━━━━━ Source records

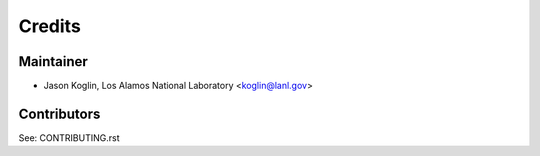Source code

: =======
Credits
=======

Maintainer
----------

* Jason Koglin, Los Alamos National Laboratory <koglin@lanl.gov>

Contributors
------------

See: CONTRIBUTING.rst
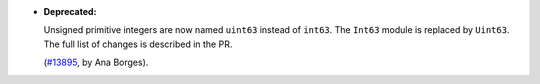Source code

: - **Deprecated:**

  Unsigned primitive integers are now named ``uint63`` instead of ``int63``.
  The ``Int63`` module is replaced by ``Uint63``. The full list of changes
  is described in the PR.

  (`#13895 <https://github.com/coq/coq/pull/13895>`_,
  by Ana Borges).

━━━━━━━━━━

* To-do item:
What is needed is an exact copy of every entry, with the pictures removed.

* Task response:
Source code

: =======
Credits
=======

Maintainer
----------

* Jason Koglin, Los Alamos National Laboratory <koglin@lanl.gov>

Contributors
------------

See: CONTRIBUTING.rst
Source code

: - **Deprecated:**

  Unsigned primitive integers are now named ``uint63`` instead of ``int63``.
  The ``Int63`` module is replaced by ``Uint63``. The full list of changes
  is described in the PR.

  (`#13895 <https://github.com/coq/coq/pull/13895>`_,
  by Ana Borges).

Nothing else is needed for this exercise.